Segment Start: Input for this task

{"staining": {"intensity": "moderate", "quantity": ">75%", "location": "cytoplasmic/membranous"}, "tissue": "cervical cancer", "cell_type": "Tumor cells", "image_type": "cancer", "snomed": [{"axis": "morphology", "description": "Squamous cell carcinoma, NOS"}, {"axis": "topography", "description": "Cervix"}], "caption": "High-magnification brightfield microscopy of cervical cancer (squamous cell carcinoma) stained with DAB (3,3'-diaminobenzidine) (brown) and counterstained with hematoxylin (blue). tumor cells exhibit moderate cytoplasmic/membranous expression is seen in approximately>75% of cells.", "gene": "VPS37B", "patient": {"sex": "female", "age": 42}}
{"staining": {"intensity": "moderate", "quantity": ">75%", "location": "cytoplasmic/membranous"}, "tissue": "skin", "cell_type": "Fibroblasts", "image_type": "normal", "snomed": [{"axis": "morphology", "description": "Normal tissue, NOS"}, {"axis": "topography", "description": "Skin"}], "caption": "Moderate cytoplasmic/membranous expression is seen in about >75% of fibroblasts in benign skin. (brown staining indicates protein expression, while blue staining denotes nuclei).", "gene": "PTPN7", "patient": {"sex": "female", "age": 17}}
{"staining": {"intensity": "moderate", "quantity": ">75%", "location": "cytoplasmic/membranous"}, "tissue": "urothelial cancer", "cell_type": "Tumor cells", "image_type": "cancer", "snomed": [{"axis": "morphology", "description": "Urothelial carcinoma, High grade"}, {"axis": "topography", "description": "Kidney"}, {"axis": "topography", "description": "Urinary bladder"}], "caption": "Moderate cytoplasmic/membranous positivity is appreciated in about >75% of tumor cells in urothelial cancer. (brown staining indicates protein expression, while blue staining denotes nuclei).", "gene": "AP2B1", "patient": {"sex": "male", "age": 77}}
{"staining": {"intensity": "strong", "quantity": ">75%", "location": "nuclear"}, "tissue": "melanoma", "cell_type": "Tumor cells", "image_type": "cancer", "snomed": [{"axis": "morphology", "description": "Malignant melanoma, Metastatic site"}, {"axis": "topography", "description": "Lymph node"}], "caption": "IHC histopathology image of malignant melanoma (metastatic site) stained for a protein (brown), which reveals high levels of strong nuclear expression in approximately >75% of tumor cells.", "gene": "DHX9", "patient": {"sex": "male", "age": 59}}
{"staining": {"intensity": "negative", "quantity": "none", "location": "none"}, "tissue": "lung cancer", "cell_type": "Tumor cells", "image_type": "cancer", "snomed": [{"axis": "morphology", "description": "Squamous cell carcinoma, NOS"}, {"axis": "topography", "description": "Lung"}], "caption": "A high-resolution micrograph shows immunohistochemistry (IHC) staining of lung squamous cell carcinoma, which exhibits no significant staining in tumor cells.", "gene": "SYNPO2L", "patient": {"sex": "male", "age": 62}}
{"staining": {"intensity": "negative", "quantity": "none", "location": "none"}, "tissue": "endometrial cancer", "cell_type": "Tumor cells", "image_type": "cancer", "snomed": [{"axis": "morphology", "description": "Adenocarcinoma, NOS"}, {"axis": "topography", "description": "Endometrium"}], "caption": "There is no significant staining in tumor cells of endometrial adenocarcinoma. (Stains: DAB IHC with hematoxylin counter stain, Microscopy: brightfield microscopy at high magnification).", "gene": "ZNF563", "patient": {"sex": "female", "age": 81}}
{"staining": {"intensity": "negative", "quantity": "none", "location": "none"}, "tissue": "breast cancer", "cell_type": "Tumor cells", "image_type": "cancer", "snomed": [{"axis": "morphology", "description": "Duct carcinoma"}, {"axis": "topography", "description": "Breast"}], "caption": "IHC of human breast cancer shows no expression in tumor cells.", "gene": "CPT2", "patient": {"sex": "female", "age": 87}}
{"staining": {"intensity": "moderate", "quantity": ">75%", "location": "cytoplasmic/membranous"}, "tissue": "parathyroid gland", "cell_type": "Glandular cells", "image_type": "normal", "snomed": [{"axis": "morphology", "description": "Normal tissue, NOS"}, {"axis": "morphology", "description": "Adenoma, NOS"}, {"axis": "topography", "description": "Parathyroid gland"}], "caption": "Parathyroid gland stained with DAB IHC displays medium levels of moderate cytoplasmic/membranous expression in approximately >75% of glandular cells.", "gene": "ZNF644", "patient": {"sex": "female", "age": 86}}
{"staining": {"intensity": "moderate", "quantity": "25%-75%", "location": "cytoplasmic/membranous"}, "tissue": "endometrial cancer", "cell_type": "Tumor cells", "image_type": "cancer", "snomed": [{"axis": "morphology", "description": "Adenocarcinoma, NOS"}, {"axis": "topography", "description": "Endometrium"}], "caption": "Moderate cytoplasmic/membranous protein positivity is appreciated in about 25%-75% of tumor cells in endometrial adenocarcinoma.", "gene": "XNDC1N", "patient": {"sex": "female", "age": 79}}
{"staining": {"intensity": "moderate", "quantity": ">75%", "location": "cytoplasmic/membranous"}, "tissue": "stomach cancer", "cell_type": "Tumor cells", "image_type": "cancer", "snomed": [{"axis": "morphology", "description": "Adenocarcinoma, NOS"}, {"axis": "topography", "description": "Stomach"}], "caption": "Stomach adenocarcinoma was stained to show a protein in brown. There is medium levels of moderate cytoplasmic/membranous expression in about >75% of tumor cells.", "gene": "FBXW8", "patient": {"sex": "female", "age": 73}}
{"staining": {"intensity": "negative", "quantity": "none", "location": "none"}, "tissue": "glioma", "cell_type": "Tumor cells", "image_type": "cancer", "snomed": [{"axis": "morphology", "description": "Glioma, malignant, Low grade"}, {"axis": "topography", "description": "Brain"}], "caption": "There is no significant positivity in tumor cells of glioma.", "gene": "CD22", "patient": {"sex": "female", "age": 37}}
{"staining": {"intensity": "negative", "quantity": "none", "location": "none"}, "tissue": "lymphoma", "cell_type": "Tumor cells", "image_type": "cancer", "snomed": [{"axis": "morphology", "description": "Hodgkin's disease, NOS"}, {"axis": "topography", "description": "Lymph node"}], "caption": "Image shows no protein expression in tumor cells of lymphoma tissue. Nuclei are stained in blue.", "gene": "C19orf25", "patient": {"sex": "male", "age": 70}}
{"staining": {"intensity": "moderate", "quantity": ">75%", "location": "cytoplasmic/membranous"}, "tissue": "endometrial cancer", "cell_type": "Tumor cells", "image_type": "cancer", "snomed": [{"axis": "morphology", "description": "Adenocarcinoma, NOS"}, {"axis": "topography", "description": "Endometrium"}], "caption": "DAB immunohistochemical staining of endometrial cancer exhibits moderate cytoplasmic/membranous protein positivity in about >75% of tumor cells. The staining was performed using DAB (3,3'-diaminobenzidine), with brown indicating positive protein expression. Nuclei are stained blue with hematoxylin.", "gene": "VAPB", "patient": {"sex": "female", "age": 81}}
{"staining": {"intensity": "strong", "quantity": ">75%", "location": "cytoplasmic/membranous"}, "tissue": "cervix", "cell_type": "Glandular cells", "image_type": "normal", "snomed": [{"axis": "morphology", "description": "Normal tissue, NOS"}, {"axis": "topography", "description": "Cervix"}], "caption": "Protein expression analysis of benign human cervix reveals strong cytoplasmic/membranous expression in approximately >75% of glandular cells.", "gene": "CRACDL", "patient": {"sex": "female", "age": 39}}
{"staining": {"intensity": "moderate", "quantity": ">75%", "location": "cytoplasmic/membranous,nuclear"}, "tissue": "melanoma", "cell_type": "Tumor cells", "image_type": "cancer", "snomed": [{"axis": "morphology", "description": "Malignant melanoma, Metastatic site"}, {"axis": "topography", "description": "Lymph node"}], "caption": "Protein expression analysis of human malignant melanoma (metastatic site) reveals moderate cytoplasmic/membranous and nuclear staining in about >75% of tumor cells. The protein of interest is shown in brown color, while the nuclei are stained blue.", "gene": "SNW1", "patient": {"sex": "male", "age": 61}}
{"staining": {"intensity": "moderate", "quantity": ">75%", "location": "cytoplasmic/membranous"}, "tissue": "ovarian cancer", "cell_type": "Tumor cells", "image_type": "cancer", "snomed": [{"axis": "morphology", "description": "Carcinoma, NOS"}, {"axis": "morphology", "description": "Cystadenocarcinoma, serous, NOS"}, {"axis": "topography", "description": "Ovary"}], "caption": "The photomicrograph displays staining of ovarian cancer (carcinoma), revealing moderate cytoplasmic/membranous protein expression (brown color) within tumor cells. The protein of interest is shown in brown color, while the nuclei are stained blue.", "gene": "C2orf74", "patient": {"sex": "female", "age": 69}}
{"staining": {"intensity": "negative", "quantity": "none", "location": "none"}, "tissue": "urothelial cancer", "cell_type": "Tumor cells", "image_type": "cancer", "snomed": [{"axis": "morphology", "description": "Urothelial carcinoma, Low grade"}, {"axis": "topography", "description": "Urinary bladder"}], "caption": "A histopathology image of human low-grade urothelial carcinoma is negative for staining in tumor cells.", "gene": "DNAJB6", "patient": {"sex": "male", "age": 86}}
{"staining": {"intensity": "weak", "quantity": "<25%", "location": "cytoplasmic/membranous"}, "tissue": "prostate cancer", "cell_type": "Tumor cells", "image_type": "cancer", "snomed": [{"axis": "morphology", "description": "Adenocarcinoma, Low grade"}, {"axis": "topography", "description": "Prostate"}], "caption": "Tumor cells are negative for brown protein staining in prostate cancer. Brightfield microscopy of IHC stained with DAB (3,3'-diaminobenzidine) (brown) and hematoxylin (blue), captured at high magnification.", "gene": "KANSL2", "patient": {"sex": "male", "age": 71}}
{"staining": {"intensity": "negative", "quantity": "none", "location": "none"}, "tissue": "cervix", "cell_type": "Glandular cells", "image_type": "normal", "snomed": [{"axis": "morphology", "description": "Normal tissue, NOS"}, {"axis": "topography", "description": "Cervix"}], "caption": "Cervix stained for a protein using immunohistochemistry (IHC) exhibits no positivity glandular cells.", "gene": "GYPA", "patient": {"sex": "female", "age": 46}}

Segment End: Input for this task

Required action » Search the preceding listing for the word "There" and pull out every line that holds it.

Task answer »
{"staining": {"intensity": "negative", "quantity": "none", "location": "none"}, "tissue": "endometrial cancer", "cell_type": "Tumor cells", "image_type": "cancer", "snomed": [{"axis": "morphology", "description": "Adenocarcinoma, NOS"}, {"axis": "topography", "description": "Endometrium"}], "caption": "There is no significant staining in tumor cells of endometrial adenocarcinoma. (Stains: DAB IHC with hematoxylin counter stain, Microscopy: brightfield microscopy at high magnification).", "gene": "ZNF563", "patient": {"sex": "female", "age": 81}}
{"staining": {"intensity": "moderate", "quantity": ">75%", "location": "cytoplasmic/membranous"}, "tissue": "stomach cancer", "cell_type": "Tumor cells", "image_type": "cancer", "snomed": [{"axis": "morphology", "description": "Adenocarcinoma, NOS"}, {"axis": "topography", "description": "Stomach"}], "caption": "Stomach adenocarcinoma was stained to show a protein in brown. There is medium levels of moderate cytoplasmic/membranous expression in about >75% of tumor cells.", "gene": "FBXW8", "patient": {"sex": "female", "age": 73}}
{"staining": {"intensity": "negative", "quantity": "none", "location": "none"}, "tissue": "glioma", "cell_type": "Tumor cells", "image_type": "cancer", "snomed": [{"axis": "morphology", "description": "Glioma, malignant, Low grade"}, {"axis": "topography", "description": "Brain"}], "caption": "There is no significant positivity in tumor cells of glioma.", "gene": "CD22", "patient": {"sex": "female", "age": 37}}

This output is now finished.